• _List of tasks_
1. In the ridge regression assignment brief, which regularization techniques are named as popular in supervised learning? List them all.
2. Carry the ridge regression assignment brief forward, picking up after its last sentence.

• _Selected passage_
** begin **

Assignment 1 Brief¶
Deadline: Tuesday, October 29, 2019 at 14:00 hrs¶
Number of marks available: 20¶
Scope: Sessions 1 to 5¶
How and what to submit¶
A. Submit a Jupyter Notebook named COM4509-6509_Assignment_1_UCard_XXXXXXXXX.ipynb where XXXXXXXXX refers to your UCard number.
B. Upload the notebook file to MOLE before the deadline above.
C. NO DATA UPLOAD: Please do not upload the data files used. We have a copy already.
Assessment Criteria¶
• Being able to express an objective function and its gradients in matrix form.
• Being able to use numpy and pandas to preprocess a dataset.
• Being able to use numpy to build a machine learning pipeline for supervised learning.
Late submissions¶
We follow Department’s guidelines about late submissions, i.e., a deduction of 5% of the mark each working day the work is late after the deadline. NO late submission will be marked one week after the deadline because we will release a solution by then. Please read this link.
Use of unfair means¶
“Any form of unfair means is treated as a serious academic offence and action may be taken under the Discipline Regulations.” (from the MSc Handbook). Please carefully read this link on what constitutes Unfair Means if not sure.
Regularisation for Linear Regression¶
Regularisation is a technique commonly used in Machine Learning to prevent overfitting. It consists on adding terms to the objective function such that the optimisation procedure avoids solutions that just learn the training data. Popular techniques for regularisation in Supervised Learning include Lasso Regression, Ridge Regression and the Elastic Net.
In this Assignment, you will be looking at Ridge Regression and devising equations to optimise the objective function in Ridge Regression using two methods: a closed-form derivation and the update rules for stochastic gradient descent. You will then use those update rules for making predictions on a Air Quaility dataset.
Ridge Regression¶
Let us start with a data set for training $\mathcal{D} = \{\mathbf{y}, \mathbf{X}\}$, where the vector $\mathbf{y}=[y_1, \cdots, y_n]^{\top}$ and $\mathbf{X}$ is the design matrix from Lab 3, this is,
\begin{align*} \mathbf{X} = \begin{bmatrix} 1 & x_{1,1} & \cdots & x_{1, D}\\ 1 & x_{2,1} & \cdots & x_{2, D}\\ \vdots & \vdots\\ 1 & x_{n,1} & \cdots & x_{n, D} \end{bmatrix} = \begin{bmatrix} \mathbf{x}_1^{\top}\\ \mathbf{x}_2^{\top}\\ \vdots\\ \mathbf{x}_n^{\top} \end{bmatrix}. \end{align*}
Our predictive model is going to be a linear model
$$ f(\mathbf{x}_i) = \mathbf{w}^{\top}\mathbf{x}_i,$$
where $\mathbf{w} = [w_0\; w_1\; \cdots \; w_D]^{\top}$.
The objetive function we are going to use has the following form
$$ J(\mathbf{w}, \alpha) = \frac{1}{n}\sum_{i=1}^n (y_i – f(\mathbf{x}_i))^2 + \frac{\alpha}{2}\sum_{j=0}^D w_j^2,$$
where $\alpha>0$ is known as the regularisation parameter.

** end **

[Saved data entries]
** begin **

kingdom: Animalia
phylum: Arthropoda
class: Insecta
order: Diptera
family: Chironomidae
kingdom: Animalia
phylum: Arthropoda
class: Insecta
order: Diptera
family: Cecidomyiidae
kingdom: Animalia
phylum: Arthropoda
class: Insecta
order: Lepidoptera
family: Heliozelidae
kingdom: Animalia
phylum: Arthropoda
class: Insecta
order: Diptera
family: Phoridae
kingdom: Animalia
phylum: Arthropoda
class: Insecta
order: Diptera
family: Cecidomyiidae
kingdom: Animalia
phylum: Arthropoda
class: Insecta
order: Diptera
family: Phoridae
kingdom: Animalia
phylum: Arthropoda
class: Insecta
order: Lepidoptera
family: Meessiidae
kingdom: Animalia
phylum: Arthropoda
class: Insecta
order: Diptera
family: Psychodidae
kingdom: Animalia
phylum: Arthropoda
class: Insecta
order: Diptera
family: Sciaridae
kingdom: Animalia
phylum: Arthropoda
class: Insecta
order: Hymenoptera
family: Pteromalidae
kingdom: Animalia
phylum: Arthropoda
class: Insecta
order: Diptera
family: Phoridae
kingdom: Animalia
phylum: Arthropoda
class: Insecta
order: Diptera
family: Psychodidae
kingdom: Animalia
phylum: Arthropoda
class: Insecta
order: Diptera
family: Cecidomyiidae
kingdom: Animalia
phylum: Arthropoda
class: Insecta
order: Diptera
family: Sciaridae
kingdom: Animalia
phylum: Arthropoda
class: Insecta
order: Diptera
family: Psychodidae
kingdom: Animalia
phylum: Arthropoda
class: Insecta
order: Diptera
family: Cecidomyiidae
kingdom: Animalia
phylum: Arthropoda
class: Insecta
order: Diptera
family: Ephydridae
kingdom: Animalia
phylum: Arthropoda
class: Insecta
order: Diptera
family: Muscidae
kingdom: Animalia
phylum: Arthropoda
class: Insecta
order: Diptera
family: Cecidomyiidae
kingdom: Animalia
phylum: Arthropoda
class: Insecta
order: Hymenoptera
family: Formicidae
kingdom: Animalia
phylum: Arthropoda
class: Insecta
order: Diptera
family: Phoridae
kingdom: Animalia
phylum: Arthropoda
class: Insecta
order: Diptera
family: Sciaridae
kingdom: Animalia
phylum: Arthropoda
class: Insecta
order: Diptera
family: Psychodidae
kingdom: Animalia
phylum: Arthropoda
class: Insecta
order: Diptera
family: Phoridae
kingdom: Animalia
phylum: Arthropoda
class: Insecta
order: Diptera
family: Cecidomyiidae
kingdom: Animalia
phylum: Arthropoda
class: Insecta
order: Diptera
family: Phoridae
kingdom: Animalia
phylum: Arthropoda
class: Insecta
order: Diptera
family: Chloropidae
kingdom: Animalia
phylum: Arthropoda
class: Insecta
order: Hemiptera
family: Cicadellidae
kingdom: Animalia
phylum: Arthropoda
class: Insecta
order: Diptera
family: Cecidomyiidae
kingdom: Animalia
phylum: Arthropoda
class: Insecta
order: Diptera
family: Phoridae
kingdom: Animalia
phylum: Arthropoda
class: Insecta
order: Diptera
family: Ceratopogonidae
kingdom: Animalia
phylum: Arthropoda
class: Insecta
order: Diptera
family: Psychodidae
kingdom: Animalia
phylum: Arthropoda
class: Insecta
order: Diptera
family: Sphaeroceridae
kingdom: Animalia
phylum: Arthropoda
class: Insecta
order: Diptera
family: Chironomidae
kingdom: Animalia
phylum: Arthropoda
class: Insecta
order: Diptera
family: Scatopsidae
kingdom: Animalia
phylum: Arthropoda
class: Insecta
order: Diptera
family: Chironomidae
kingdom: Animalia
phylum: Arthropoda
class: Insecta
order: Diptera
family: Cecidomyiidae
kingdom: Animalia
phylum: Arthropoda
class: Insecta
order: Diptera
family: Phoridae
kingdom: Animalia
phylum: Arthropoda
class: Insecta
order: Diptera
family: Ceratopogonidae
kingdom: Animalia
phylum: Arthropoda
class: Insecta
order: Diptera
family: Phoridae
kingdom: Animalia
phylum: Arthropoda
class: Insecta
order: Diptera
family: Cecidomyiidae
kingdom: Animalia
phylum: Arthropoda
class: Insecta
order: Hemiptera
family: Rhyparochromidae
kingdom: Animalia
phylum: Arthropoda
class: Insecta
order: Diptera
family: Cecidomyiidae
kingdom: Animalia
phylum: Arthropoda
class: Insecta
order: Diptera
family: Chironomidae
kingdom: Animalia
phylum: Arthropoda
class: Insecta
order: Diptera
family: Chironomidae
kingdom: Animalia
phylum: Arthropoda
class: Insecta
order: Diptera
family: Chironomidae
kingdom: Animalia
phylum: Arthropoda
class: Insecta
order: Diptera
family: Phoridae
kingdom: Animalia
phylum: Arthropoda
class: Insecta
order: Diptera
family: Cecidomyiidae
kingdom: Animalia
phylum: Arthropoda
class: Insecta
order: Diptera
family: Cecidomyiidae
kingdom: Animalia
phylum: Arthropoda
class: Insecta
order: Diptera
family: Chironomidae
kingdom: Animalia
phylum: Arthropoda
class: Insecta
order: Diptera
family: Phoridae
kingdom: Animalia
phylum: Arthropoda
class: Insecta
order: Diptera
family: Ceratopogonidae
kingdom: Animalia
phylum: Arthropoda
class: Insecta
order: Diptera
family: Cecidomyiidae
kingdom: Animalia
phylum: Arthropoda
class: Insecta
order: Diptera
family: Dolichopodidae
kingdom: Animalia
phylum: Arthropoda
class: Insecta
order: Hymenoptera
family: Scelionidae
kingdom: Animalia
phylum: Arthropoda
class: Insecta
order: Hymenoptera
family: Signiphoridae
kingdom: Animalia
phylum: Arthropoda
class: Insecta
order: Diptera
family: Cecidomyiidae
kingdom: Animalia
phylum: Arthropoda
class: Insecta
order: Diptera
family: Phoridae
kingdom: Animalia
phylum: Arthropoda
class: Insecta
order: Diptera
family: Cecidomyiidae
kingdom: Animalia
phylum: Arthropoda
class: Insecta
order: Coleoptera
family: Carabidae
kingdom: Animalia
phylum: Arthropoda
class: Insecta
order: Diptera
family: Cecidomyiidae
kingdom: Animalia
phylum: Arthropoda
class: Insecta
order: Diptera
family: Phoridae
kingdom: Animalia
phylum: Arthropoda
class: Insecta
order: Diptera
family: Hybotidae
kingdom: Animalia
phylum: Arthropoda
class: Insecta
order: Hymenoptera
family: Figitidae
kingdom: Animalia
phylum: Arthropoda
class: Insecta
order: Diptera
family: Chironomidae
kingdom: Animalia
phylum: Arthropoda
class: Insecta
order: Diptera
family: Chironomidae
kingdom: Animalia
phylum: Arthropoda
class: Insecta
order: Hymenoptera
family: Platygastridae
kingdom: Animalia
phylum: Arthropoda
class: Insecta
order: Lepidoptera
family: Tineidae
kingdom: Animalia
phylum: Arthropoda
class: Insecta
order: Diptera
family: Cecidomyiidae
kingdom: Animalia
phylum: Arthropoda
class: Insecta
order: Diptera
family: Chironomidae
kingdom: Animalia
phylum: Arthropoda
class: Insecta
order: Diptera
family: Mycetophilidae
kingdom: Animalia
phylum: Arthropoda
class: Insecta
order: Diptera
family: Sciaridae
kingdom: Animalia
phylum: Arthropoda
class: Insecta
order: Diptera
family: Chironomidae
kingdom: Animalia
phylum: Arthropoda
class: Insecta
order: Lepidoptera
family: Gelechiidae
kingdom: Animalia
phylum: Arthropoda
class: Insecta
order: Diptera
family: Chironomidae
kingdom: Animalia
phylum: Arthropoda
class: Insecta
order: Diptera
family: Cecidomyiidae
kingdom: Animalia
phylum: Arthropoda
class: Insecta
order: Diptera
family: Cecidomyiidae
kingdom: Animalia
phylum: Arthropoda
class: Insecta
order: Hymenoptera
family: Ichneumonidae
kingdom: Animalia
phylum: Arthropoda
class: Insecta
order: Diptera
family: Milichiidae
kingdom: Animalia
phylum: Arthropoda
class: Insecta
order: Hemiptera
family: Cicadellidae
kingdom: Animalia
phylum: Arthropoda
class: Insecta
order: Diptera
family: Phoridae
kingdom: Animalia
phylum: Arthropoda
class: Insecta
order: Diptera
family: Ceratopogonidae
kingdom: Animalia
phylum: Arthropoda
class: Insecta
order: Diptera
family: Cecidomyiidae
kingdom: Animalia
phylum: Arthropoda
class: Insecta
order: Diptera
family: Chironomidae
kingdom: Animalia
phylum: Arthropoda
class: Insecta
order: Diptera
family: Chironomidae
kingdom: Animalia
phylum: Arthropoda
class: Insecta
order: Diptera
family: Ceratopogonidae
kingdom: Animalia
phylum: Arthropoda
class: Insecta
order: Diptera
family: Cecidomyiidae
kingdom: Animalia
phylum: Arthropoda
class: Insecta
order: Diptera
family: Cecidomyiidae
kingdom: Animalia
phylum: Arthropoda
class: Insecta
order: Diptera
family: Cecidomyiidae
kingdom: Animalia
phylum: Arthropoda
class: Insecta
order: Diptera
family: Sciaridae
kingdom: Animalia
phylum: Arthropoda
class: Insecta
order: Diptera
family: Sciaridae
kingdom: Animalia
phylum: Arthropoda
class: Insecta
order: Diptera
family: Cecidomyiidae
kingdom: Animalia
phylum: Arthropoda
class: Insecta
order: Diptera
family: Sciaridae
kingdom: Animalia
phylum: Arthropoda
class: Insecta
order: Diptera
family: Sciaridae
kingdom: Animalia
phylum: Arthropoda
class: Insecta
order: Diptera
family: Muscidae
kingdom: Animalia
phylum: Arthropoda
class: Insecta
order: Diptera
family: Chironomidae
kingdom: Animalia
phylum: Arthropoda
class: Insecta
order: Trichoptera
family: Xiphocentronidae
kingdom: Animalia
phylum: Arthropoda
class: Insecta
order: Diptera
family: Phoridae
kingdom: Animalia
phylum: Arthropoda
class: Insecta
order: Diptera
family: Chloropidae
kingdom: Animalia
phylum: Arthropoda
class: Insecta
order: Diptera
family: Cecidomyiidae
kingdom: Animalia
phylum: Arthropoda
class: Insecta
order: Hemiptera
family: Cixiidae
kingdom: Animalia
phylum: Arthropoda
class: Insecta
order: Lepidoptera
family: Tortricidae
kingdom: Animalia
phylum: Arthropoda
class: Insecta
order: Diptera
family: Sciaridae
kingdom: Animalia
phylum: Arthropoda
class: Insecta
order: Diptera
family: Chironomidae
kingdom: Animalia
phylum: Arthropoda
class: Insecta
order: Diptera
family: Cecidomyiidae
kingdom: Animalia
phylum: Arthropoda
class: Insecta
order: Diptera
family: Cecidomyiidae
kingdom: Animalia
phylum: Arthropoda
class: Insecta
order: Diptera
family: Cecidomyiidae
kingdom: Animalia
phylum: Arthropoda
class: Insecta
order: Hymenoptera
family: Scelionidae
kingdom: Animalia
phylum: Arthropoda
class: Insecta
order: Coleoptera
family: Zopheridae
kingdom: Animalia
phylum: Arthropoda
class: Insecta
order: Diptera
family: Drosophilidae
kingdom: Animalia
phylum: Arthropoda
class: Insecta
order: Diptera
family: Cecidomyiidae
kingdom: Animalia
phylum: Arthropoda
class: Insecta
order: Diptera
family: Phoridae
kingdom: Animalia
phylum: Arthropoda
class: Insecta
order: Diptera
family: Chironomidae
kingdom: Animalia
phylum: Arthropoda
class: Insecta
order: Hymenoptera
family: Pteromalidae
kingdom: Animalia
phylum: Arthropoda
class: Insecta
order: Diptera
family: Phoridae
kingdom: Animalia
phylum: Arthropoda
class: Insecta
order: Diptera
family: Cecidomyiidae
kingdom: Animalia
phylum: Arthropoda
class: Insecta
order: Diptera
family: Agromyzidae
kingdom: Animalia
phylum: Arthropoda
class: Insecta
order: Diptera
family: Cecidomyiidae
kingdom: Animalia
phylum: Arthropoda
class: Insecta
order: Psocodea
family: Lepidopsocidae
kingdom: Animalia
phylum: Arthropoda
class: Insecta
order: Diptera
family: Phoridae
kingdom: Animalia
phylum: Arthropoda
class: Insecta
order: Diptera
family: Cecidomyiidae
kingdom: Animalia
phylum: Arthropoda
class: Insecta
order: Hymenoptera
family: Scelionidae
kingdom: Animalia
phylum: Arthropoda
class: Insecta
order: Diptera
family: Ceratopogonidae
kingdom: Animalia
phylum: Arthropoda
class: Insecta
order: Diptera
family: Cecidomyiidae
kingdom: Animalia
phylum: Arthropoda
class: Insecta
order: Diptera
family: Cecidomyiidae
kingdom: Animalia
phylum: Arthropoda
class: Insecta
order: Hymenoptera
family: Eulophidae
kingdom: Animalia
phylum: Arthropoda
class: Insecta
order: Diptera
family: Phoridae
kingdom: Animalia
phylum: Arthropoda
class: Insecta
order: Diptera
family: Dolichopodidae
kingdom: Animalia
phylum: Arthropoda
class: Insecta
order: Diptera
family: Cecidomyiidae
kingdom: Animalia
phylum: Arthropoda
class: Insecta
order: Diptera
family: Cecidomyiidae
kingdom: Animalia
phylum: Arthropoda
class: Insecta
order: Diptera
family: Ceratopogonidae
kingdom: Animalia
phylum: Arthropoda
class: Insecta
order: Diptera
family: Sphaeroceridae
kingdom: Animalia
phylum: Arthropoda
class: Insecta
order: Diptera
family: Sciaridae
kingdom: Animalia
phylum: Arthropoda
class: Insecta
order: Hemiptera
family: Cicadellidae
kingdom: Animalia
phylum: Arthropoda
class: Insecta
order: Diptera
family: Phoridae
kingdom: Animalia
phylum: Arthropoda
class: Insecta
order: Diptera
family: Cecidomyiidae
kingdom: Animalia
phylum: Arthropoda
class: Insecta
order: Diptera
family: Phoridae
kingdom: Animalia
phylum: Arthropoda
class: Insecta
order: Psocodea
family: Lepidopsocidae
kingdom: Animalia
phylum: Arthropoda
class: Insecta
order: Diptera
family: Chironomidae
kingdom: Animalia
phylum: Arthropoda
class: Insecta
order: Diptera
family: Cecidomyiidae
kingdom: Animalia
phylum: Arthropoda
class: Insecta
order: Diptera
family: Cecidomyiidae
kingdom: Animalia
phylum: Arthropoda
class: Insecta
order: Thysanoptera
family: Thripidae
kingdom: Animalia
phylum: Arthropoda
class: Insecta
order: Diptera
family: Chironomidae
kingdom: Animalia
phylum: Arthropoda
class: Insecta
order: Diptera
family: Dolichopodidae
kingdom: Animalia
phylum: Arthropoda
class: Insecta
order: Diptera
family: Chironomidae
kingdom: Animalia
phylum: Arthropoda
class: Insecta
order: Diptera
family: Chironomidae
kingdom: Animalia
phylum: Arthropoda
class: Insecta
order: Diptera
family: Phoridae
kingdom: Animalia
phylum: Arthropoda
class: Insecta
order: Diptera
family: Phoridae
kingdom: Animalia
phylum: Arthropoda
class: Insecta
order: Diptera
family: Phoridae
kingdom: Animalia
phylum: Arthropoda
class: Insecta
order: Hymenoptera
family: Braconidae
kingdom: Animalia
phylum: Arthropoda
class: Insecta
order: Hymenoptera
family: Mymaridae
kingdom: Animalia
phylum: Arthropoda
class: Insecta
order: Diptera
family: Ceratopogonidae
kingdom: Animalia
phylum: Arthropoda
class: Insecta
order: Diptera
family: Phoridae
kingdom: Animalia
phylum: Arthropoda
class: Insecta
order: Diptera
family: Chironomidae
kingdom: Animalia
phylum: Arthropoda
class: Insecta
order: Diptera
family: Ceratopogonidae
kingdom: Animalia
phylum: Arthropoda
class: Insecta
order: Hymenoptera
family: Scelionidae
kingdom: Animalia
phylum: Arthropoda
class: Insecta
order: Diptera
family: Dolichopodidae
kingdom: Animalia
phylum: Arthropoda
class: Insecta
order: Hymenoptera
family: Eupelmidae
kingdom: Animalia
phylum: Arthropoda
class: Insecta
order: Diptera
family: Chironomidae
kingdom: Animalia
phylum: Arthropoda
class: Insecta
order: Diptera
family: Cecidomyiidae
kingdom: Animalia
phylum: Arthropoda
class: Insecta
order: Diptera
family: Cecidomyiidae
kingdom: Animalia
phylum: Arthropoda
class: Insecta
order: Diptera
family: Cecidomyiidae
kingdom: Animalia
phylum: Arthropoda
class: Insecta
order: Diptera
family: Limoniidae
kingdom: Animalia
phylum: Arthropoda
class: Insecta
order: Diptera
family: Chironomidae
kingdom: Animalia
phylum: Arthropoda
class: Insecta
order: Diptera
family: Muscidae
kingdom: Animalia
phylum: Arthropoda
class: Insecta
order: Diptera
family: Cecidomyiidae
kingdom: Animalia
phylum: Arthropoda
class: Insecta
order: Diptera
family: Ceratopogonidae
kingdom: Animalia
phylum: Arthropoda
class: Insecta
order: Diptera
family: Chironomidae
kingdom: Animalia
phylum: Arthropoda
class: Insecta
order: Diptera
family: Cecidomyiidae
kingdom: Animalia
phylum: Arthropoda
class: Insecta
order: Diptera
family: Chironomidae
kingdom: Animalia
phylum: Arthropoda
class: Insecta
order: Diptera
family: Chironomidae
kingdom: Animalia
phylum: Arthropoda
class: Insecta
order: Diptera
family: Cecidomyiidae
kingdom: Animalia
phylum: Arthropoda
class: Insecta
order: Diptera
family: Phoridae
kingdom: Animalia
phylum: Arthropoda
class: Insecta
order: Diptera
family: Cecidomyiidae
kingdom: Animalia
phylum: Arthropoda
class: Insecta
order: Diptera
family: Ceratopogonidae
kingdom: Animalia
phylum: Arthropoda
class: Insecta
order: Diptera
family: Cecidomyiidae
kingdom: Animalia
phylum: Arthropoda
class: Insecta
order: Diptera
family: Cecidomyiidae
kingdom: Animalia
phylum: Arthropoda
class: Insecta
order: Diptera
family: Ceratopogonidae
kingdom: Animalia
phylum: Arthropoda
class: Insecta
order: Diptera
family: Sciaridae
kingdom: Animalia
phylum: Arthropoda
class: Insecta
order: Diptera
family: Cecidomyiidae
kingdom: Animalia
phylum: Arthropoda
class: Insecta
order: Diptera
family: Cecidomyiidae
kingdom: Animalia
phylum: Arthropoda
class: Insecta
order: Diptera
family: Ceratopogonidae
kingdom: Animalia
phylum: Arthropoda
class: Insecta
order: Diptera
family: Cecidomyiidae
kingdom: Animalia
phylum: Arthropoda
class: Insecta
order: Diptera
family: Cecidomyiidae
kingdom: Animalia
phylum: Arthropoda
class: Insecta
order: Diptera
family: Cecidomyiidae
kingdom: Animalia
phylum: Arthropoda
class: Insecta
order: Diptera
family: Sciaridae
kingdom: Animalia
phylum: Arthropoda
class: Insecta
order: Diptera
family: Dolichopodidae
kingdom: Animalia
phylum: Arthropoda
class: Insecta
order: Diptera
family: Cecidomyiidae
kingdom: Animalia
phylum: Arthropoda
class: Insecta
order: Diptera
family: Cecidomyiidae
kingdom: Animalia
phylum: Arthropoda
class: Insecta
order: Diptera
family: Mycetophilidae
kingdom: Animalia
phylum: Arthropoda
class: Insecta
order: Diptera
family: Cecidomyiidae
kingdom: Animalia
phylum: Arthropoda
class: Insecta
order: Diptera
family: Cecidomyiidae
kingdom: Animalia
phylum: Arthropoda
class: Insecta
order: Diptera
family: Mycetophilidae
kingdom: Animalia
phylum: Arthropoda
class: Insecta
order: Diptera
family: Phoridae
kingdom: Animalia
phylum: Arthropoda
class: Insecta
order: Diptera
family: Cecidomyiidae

** end **

• _Task answers_
1. Lasso Regression, Ridge Regression, and the Elastic Net.

2.
The first term on the right-hand side (rhs) of the expression for $J(\mathbf{w}, \alpha)$ is very similar to the least-squares objective function we have seen before, for example in Lab 3. The only difference is on the term $\frac{1}{n}$ that we use to normalise the objective with respect to the number of observations in the dataset.
The first term on the rhs is what we call the “fitting” term whereas the second term in the expression is the regularisation term. Given $\alpha$, the two terms in the expression have different purposes. The first term is looking for a value of $\mathbf{w}$ that leads the squared-errors to zero. While doing this, $\mathbf{w}$ can take any value and lead to a solution that it is only good for the training data but perhaps not for the test data. The second term is regularising the behavior of the first term by driving the $\mathbf{w}$ towards zero. By doing this, it restricts the possible set of values that $\mathbf{w}$ might take according to the first term. The value that we use for $\alpha$ will allow a compromise between a value of $\mathbf{w}$ that exactly fits the data (first term) or a value of $\mathbf{w}$ that does not grow too much (second term).
This type of regularisation has different names: ridge regression, Tikhonov regularisation or $\ell_2$ norm regularisation.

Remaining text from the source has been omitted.